Bill’s Search-and-Rescue Discovery
While I was tramping along my smaller-scaled version of “Over the River and Through the Woods,” Bill and Cricket were hiking up the terraces in an adjacent pasture to check the level of a water tank. They were headed toward the timber pasture when Bill heard a calf’s incessant, distressed bawling. He walked in the direction of the distressed cry, crossed over the barbed wire fence and found Olpe alone at the edge of the timber, no mom or other cows or calves close by. He could have been napping and was left behind when the herd grazed its way to another part of the pasture. But it wasn’t like Cow #3 to leave her calf out of sight and so far away.
After a quick search, Bill found the herd near the hay feeders but #3 wasn’t with them. He located her about fifty yards away on the creek bank. She was lying down and resisted his poking and prodding attempts to get her up. Something was obviously wrong!
By then, it was dusk and Olpe needed supper. Bill decided the quickest solution was to walk the quarter mile back to the house and get the pickup, drive it to where he found the unhappy calf, load him in the back, take him to the barn for the night and give him milk replacer. He would deal with the mother the next morning.
The Discoveries Merge at the Pasture Gate
Bill was still astounded that I’d found Calf #54 alive. In her first eleven days of life, she’d survived a three-day disappearance with almost no nourishment; a horrendous infestation of screwworms slowly eating her alive; then a second disappearance of five days, again, with minimal nourishment. If she hadn’t found One-Toe she would certainly have died. Finding her was a major miracle! So Bill named her “Miracle.”
We arrived at the barn, secured the calves in a pen and went to the house to mix up bottles of milk replacer.
The next morning, Bill was finally able to get Cow #3 on her feet and tried to herd her to the barn. She was lethargic and he only got as far as the gate when she lay down again. He returned to the house, called a vet and described the situation. The vet concluded the problem was most likely milk fever, a metabolic disease caused by a low blood calcium level (hypocalcaemia). Recommended treatment was a calcium supplement administered either intravenously or orally from a tube loaded in what looked like a caulking gun. An IV wasn’t going to work: The cow was weak, but she wasn’t restrained and wouldn’t lie still long enough for an IV to be effective. Bill drove to the vet office to get the supplement and “caulking gun” applicator. When he returned home, the cow was still lying at the gate. He “caulked” the medication into her mouth and down her throat.

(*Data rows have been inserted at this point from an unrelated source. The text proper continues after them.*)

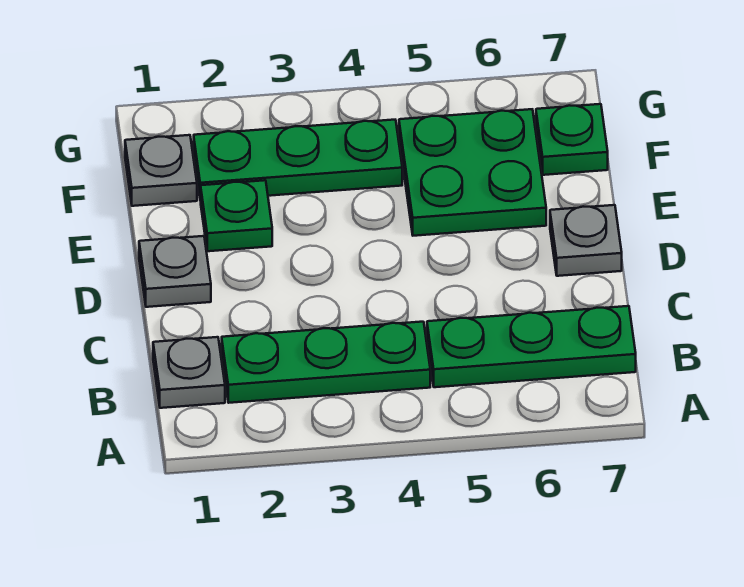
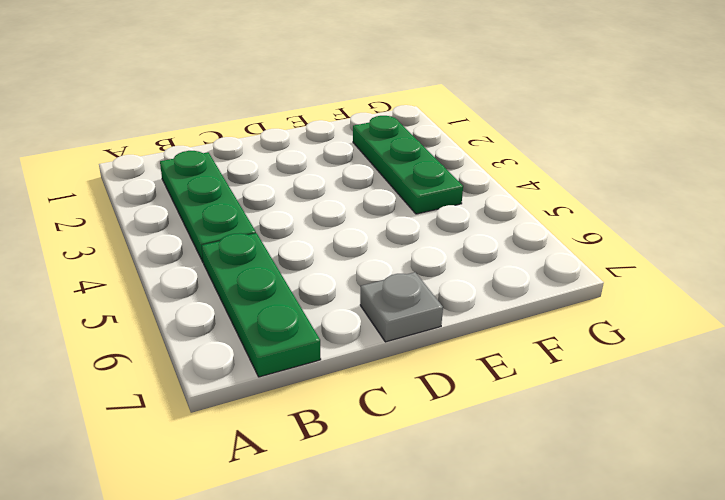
none -> grey 1x1 plate [153,337,225,408]
none -> grey 1x1 plate [139,236,211,307]

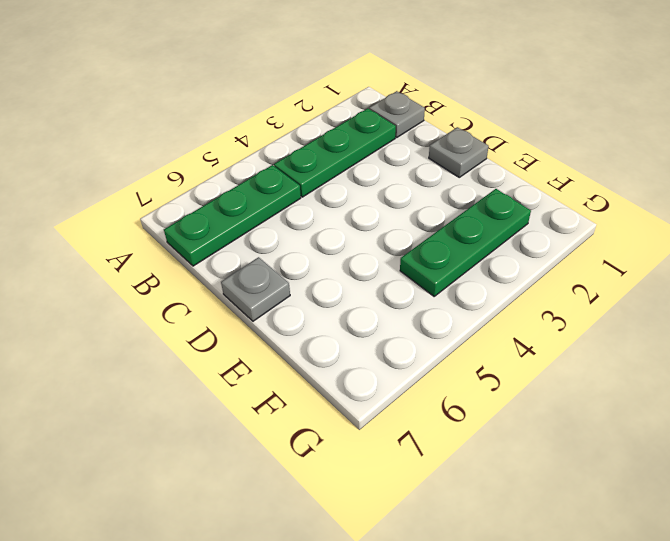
none -> green 1x1 plate [201,180,272,251]
none -> green 2x2 plate [399,109,546,236]

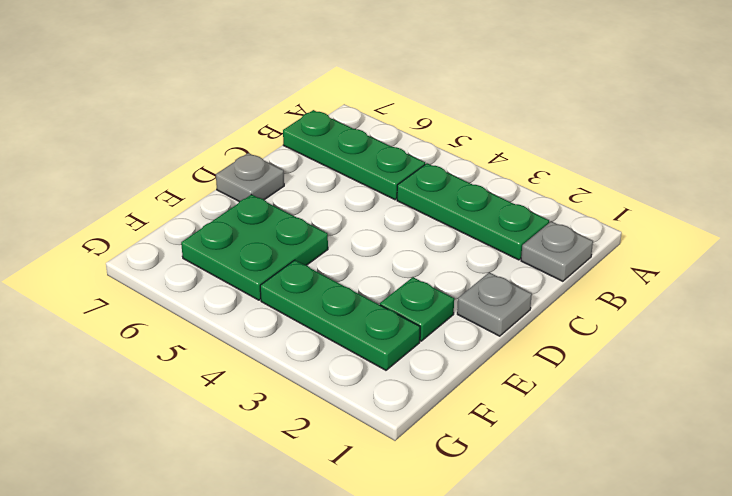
none -> grey 1x1 plate [125,135,197,206]
none -> green 1x1 plate [536,104,608,175]

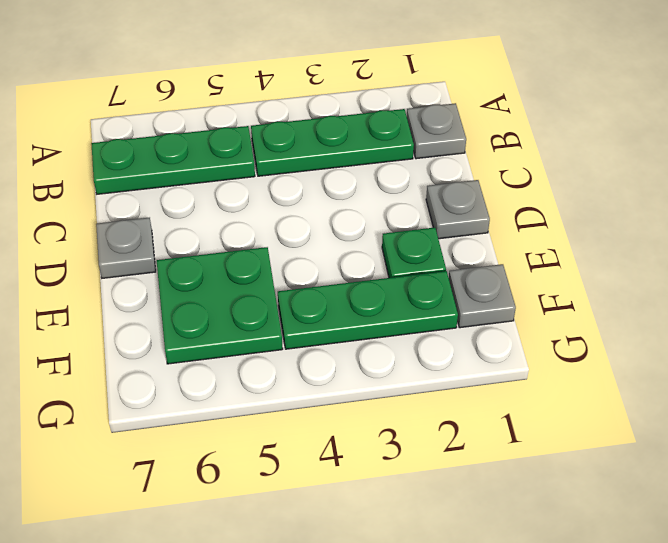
none -> green 1x1 plate [536,104,608,175]

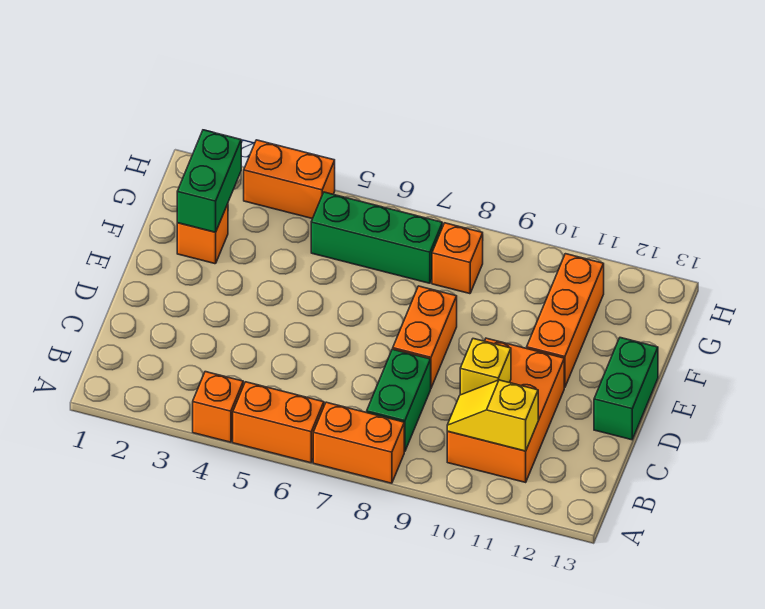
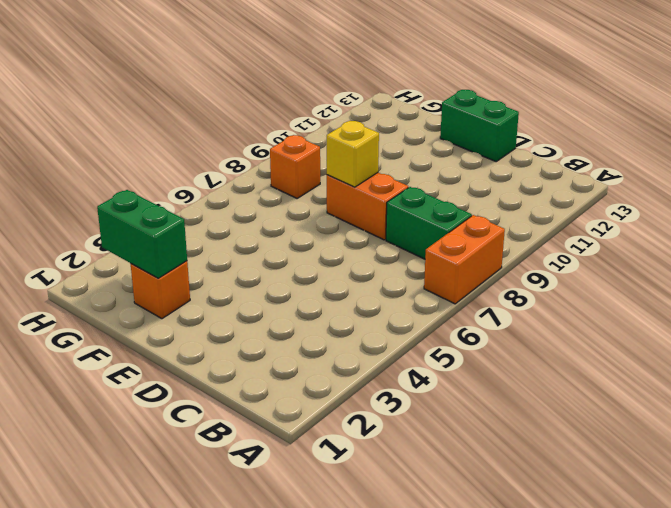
yellow 1x1 brick [327,121,379,187] -> yellow 1x1 brick moved to [460,339,511,395]
none -> orange 1x1 brick [193,372,243,442]
none -> orange 1x2 brick [233,382,324,463]
none -> orange 2x3 brick [447,338,564,482]

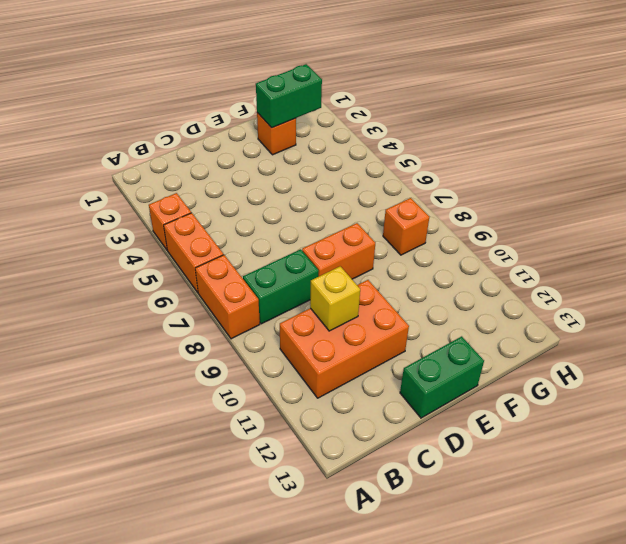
none -> orange 1x3 brick [527,254,604,388]
none -> green 1x3 brick [311,192,443,283]
none -> orange 1x2 brick [244,140,335,219]

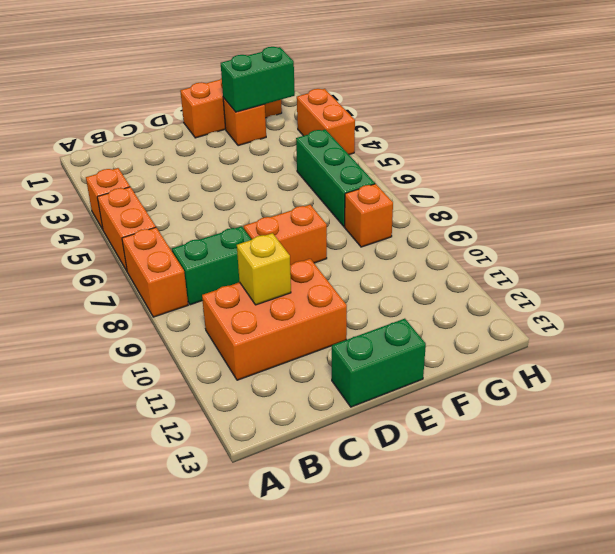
orange 1x3 brick [180,78,282,138] -> orange 1x3 brick moved to [527,254,604,388]
none -> yellow 1x2 slope [447,380,538,451]

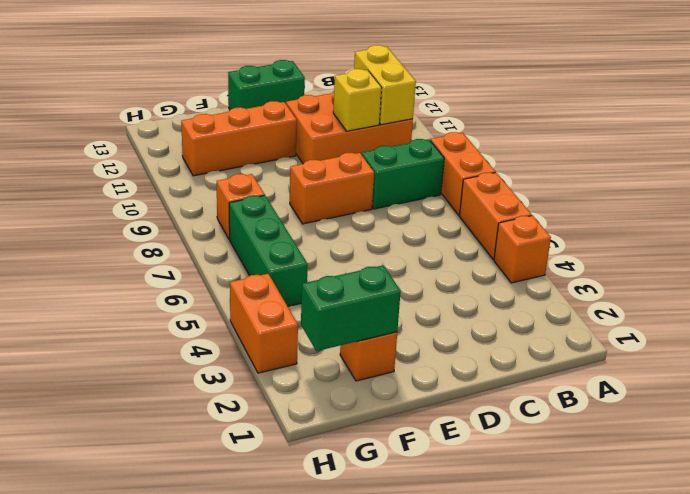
yellow 1x2 brick [354,45,416,125] -> yellow 1x2 slope [447,380,538,451]

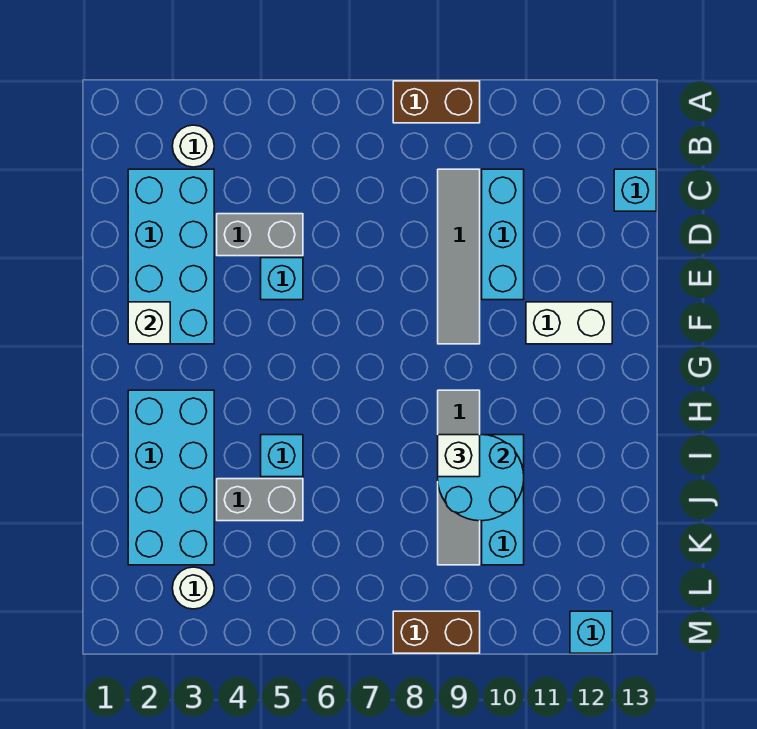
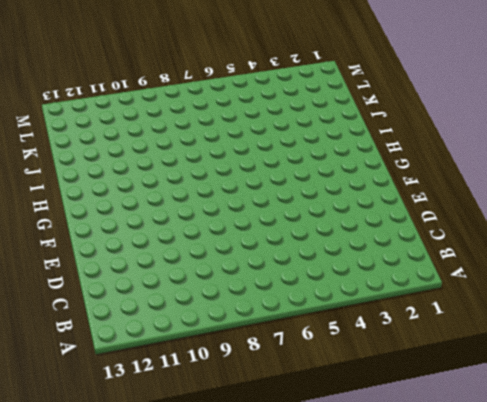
none -> brown 1x2 brick [393,81,480,123]
none -> white 1x1 round brick [172,125,214,167]
none -> cyan 2x4 brick [128,169,214,344]

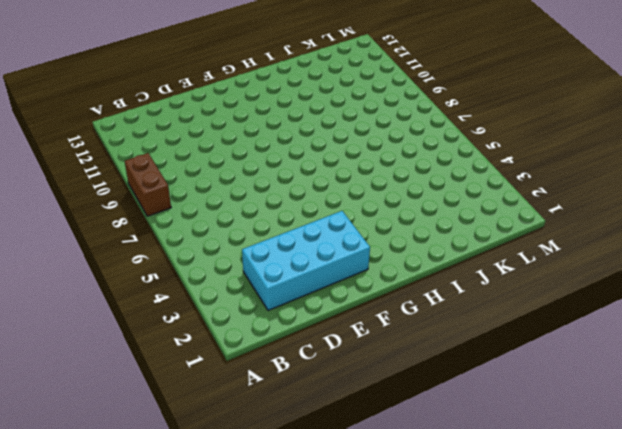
none -> white 1x1 round brick [172,125,214,167]
none -> grey 1x4 tile [438,169,480,344]
none -> cyan 1x3 brick [482,169,524,300]

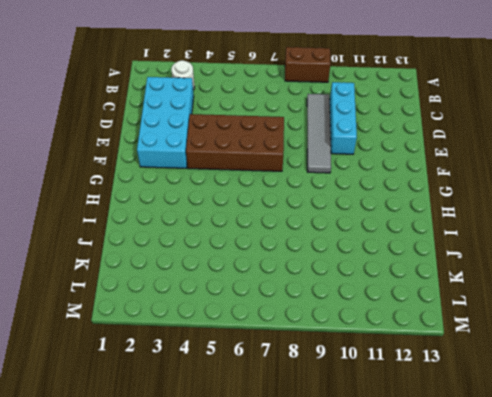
brown 2x4 brick [186,114,284,171] -> cyan 1x1 brick [261,258,303,300]
none -> cyan 1x1 brick [614,169,656,211]
none -> grey 1x2 brick [217,214,303,256]
none -> white 1x2 brick [526,302,612,344]

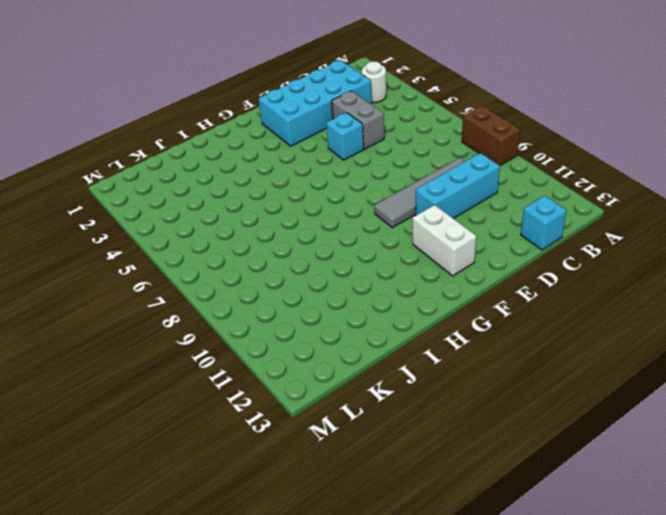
none -> cyan 2x4 brick [128,390,214,565]
none -> grey 1x4 tile [438,390,480,565]
none -> cyan 1x1 brick [261,435,303,477]

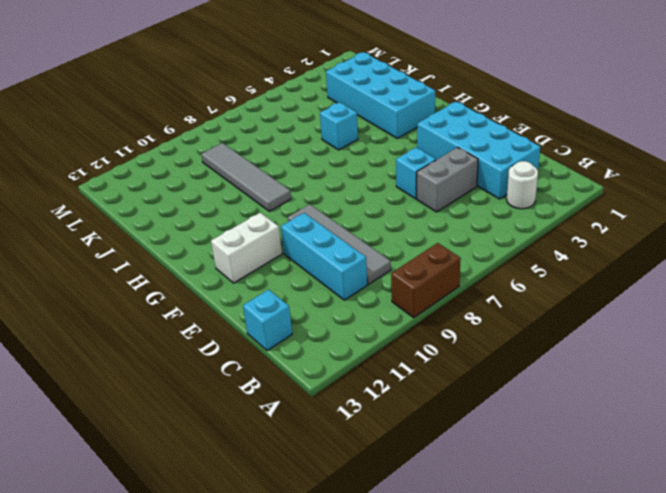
none -> cyan 1x3 brick [482,435,524,565]
none -> grey 1x2 brick [217,479,303,521]
none -> white 1x1 round brick [172,567,214,609]

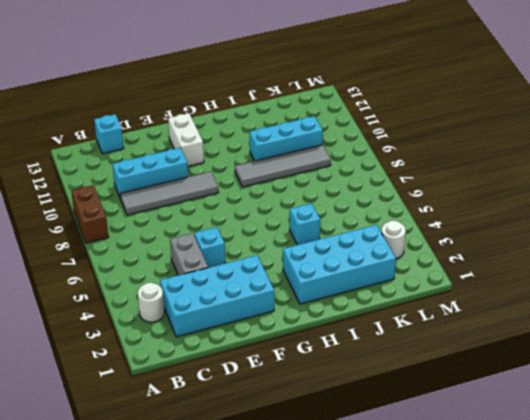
none -> grey 1x2 brick [217,479,303,521]
none -> brown 1x2 brick [393,611,480,653]
none -> cyan 1x1 brick [570,611,612,653]

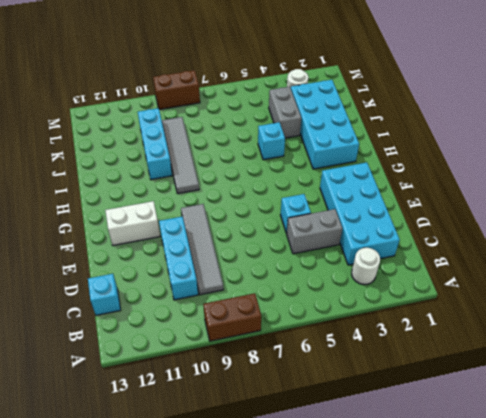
grey 1x2 brick [269,87,301,138] -> grey 1x2 brick turned to [217,479,303,521]
none -> cyan 1x1 brick [570,611,612,653]
none -> white 1x1 brick [128,302,170,344]
none -> cyan 2x2 round brick [438,435,524,521]

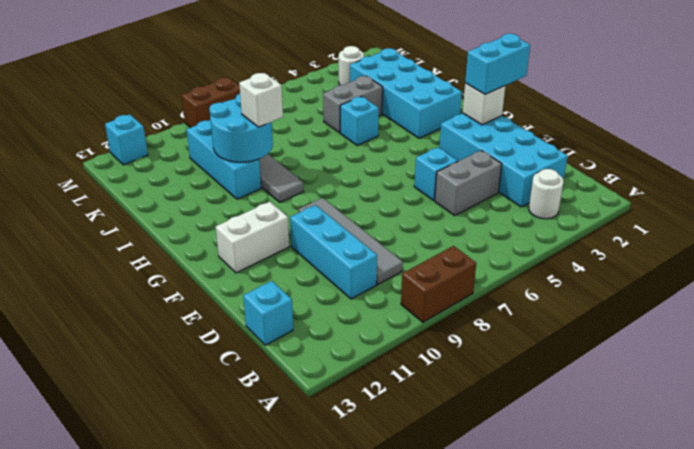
cyan 1x2 brick [465,34,530,95] -> none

By Wednesday, Cow #3 had recovered enough for Bill to herd her to the barn so he could try to milk her and reunite her with Olpe. Even though her udder was swollen like it was filled with milk, he was unable to get much and what came out was thick, yellowish and showed traces of blood. Back to the house for another phone consultation with the vet.
Based on the new symptoms Bill described and the condition of the milk, the vet’s diagnosis was toxic mastitis and he recommended a shot of penicillin into each teat.
Toxic Mastitis 101 - Inflammation of the cow’s mammary gland usually caused by bacteria entering the teat canal and moving to the udder. These bacteria multiply and produce toxins that cause injury to milk-secreting tissue and various ducts throughout the mammary gland, creating reduced milk production and altering milk content. Severe generalized toxemia spreads throughout the cow’s body and can be fatal.
By the next day, Cow #3’s condition worsened. She became more lethargic to the point that she laid down early in the day for the last time. She died during the night.
Olpe and Miracle were the first two Romper Room enrollees and continued to receive milk replacer supplement bottles twice a day. During Miracle’s five-day disappearance, the screwworm infestation had spread until some of the raw areas were three to four inches in diameter. Bill resumed the treatment regimen and kept a careful watch for infection.